No quisiéramos entrar en argumentaciones teológicas, pero ¿qué seguridad más grande puede haber para nosotros que su amor? Aquel que nos amó desde la eternidad, murió en la cruz y derramó su sangre por nosotros, ¿permitirá que, después de todo eso, nos perdamos? No si confiamos en él. No si ponemos toda nuestra seguridad en su amor.

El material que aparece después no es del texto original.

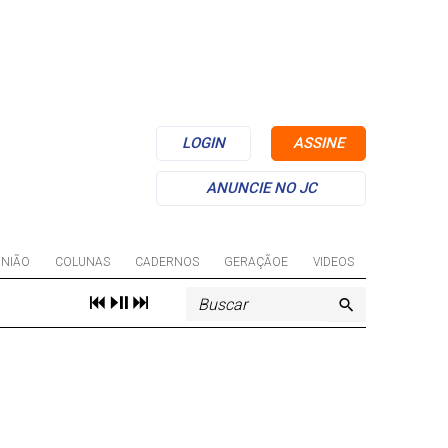
LOGIN
ASSINE
ANUNCIE NO JC
INIÃO
COLUNAS
CADERNOS
GERAÇÃOE
VIDEOS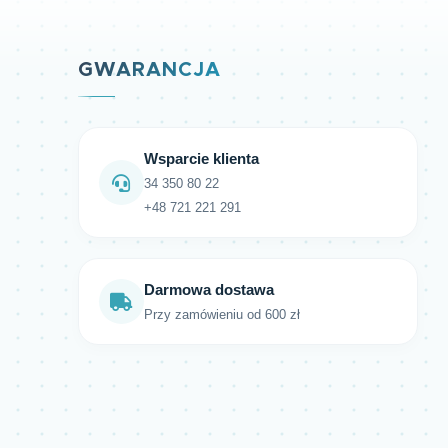
GWARANCJA
Wsparcie klienta
34 350 80 22
+48 721 221 291
Darmowa dostawa
Przy zamówieniu od 600 zł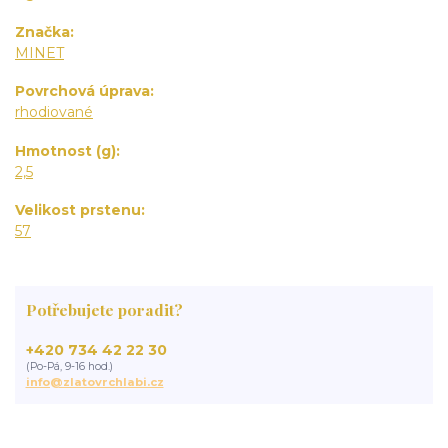
Značka
MINET
Povrchová úprava
rhodiované
Hmotnost (g)
2,5
Velikost prstenu
57
Potřebujete poradit?
+420 734 42 22 30
(Po-Pá, 9-16 hod.)
info@zlatovrchlabi.cz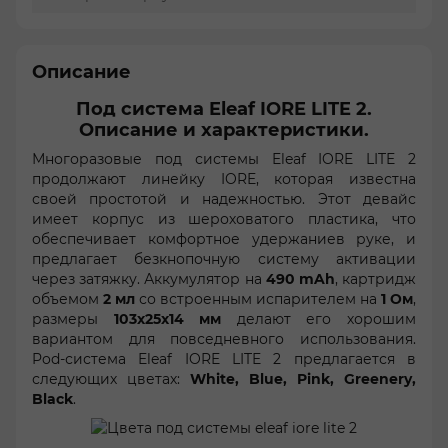
Описание
Под система Eleaf IORE LITE 2.
Описание и характеристики.
Многоразовые под системы Eleaf IORE LITE 2
продолжают линейку IORE, которая известна
своей простотой и надежностью. Этот девайс
имеет корпус из шероховатого пластика, что
обеспечивает комфортное удержаниев руке, и
предлагает безкнопочную систему активации
через затяжку. Аккумулятор на
490 mAh
, картридж
объемом
2 мл
со встроенным испарителем на
1 Ом
,
размеры
103х25х14 мм
делают его хорошим
вариантом для повседневного использования.
Pod-система Eleaf IORE LITE 2 предлагается в
следующих цветах:
White, Blue, Pink, Greenery,
Black
.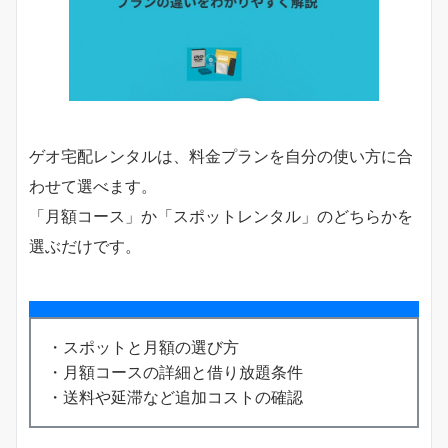
ゲオ宅配レンタルは、料金プランを自分の使い方に合
わせて選べます。
「月額コース」か「スポットレンタル」のどちらかを
選ぶだけです。
・スポットと月額の選び方
・月額コースの詳細と借り放題条件
・送料や延滞など追加コストの確認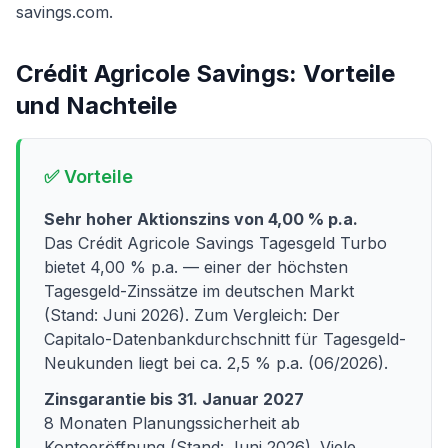
savings.com.
Crédit Agricole Savings
: Vorteile
und Nachteile
✅ Vorteile
Sehr hoher Aktionszins von 4,00 % p.a.
Das Crédit Agricole Savings Tagesgeld Turbo
bietet 4,00 % p.a. — einer der höchsten
Tagesgeld-Zinssätze im deutschen Markt
(Stand: Juni 2026). Zum Vergleich: Der
Capitalo-Datenbankdurchschnitt für Tagesgeld-
Neukunden liegt bei ca. 2,5 % p.a. (06/2026).
Zinsgarantie bis 31. Januar 2027
8 Monaten Planungssicherheit ab
Kontoeröffnung (Stand: Juni 2026). Viele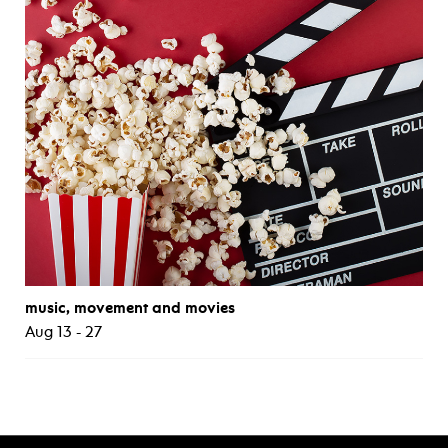
music, movement and movies
Aug 13 - 27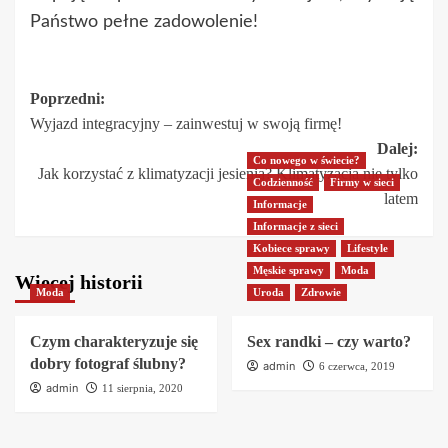
Państwo pełne zadowolenie!
Zobacz
Poprzedni:
Wyjazd integracyjny – zainwestuj w swoją firmę!
wpisy
Dalej:
Co nowego w świecie?
Jak korzystać z klimatyzacji jesienią? Klimatyzacja nie tylko
Codzienność
Firmy w sieci
latem
Informacje
Informacje z sieci
Kobiece sprawy
Lifestyle
Męskie sprawy
Moda
Więcej historii
Moda
Uroda
Zdrowie
Czym charakteryzuje się
Sex randki – czy warto?
dobry fotograf ślubny?
admin
6 czerwca, 2019
admin
11 sierpnia, 2020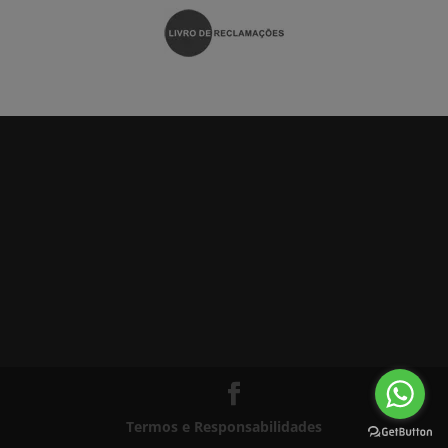
Termos e Responsabilidades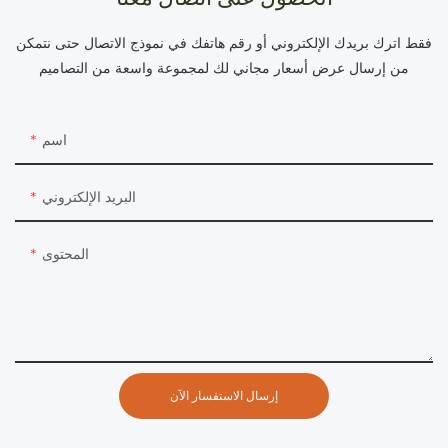
فقط اترك بريدك الإلكتروني أو رقم هاتفك في نموذج الاتصال حتى نتمكن
من إرسال عرض أسعار مجاني لك لمجموعة واسعة من التصاميم
اسم
البريد الإلكتروني
المحتوى
إرسال الاستفسار الآن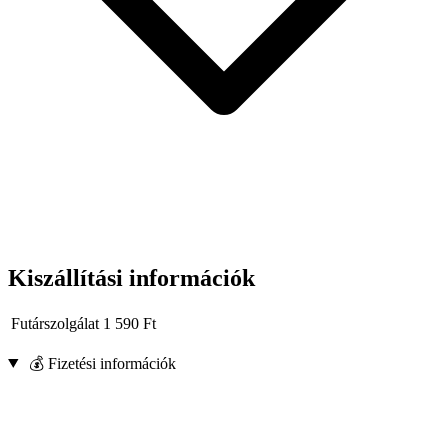
Kiszállítási információk
Futárszolgálat
1 590
Ft
💰 Fizetési információk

Será para siempre el espejo de su amor

Para concluir esta breve reflexión, en la que hemos intentado aproximarnos al menos un poco al misterio del eterno amor de Dios por la iglesia, hemos de referirnos a su consumación en la eternidad por venir. Ella fue concebida en un sueño de amor en edades eternas que sólo Dios conoce. Luego apareció en el mundo levantada del polvo de la tierra. Sin embargo, por un instante, todo pareció perderse para siempre cuando Adán y Eva escogieron el camino de la rebelión y la alianza con las potestades hostiles a la potestad de Dios. Pero el Hijo de Dios entró en el mundo lleno de gracia y de verdad, para rescatar lo que se había perdido. No tan sólo hombres y mujeres perdidos, sino aquello que expresa el más profundo misterio de la voluntad de Dios: la iglesia que es su cuerpo, su templo y su desposada

¿Qué vendrá hacia el futuro? La Biblia nos habla de una ciudad que es la plena expresión de todo lo que Dios concibió antes de la fundación del mundo. Cada piedra de esa ciudad lleva inscrita la marca de su amor. Ella es por completo el fruto de su amor. En ella lo que el amor comenzó en la noche de los tiempos, se encuentra plenamente consumado en el eterno mediodía de la edades por venir. Es el tributo supremo a su amor, constante, sufrido, infatigable, herido, despreciado, pero al fin, recibido, aceptado, retribuido y amado. En ella, todo el universo contemplará al fin a Dios en toda la gloria de su gracia, bondad y misericordia. Pues ella será para siempre el espejo de su amor.